Family pic

Family pic

Friday, May 19, 2017

Same-Gender Attraction

In my blog today, I’m going to talk about probably one of the most controversial topics in the world today, same gender attraction. I don’t particularly feel I am worthy to talk about this, one reason being I’ve never had to deal with being attracted to the opposite sex, my second reason is because I’m still forming my opinion on this topic and trying to make sense of the message I want to convey. I’ll make one thing clear, I do have a stance on gay marriage, but that’s not what this blog is about; it’s not to voice my views or opinions, it’s about spreading truth. I’ve seen too many people debate about this on social media.

The one thing I want to touch on is the belief that people who are gay are simply “born that way.” Despite what Macklemore and Lady Gaga have said in their songs, studies have shown evidence against this notion that people are simply born gay. In the article by Dean Byrd titled Homosexuality: Innate and Immutable? What Science Can and Cannot Say a study by Bailey and Pillard on identical twins showed that for every homosexual twin there was about a fifty percent chance that the other twin would also be homosexual. But if the DNA for identical twins is the same, shouldn’t that number be one hundred percent. An argument made was that genes responsible for homosexuality would have disappeared over time from the lack of reproductive activity.
So, if people aren’t born gay, then what does that mean? Well for one it means that it somehow develops in a person as they grow and gain experience in life. There are some factors that can cause this, that don’t affect all people the same way. Some factors include bullying, lack of a father, mother confusion, or a mother who is domineering, inappropriate touch such as being molested, pornography, etc. I feel bad for those who’ve had to experience some of these things and for those who go through life dealing with homosexual tendencies, I imagine it’s a struggle trying to fit into society and to find acceptance with people. I’m happy that there are some out there who have overcome these tendencies and now have heterosexual desires. Here’s a link to a video of some individuals who overcame these homosexual desires called Understanding Same-Sex Attraction: https://www.youtube.com/watch?v=jJhyzqdzpnM.

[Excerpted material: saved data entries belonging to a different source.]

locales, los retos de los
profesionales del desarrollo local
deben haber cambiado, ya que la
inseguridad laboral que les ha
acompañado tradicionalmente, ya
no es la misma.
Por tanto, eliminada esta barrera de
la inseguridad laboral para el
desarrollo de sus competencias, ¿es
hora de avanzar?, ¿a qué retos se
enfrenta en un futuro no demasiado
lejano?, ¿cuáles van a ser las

I mentioned that it’s a struggle for homosexuals to fit into our society when all they have is each other to lean on for support. Our society doesn’t make it easy for them, and doesn’t make it easy for those who are different and not homosexual. We place stereotypes on how men and women should behave and when we see something out of the ordinary we’re quick to judge, or put a label on someone. Amongst younger kids when I was growing up the word “gay” was used way too much. For some kids, when they’re called gay all the time, some will look at some of their gender Atypical behaviors and then call themselves gay. For myself I am a very affectionate and nurturing person, I tend to give people (both boys and girls) hugs and affectionate touch, and that would be seen as gay which it isn’t. I would sometimes share a bed with my best friends, also not gay, but people have a different way of perceiving the world. If we weren’t so quick to judge maybe this wouldn’t be a problem. I think too often with parents, particularly fathers, spend too much time worrying about their sons becoming gay, and in the event that it does happen, a lot of time is spent judging them and trying to “fix” them instead of loving them and trying to understand them and help them through it. Like I said, I don’t know from experience, but it sounds like having homosexual desires is tough. As with all of the world’s challenges, it starts in the home. But I know that there is a solution, and it would take a lot of effort, but I think it’s amazing that there’s help available to those who do struggle with it.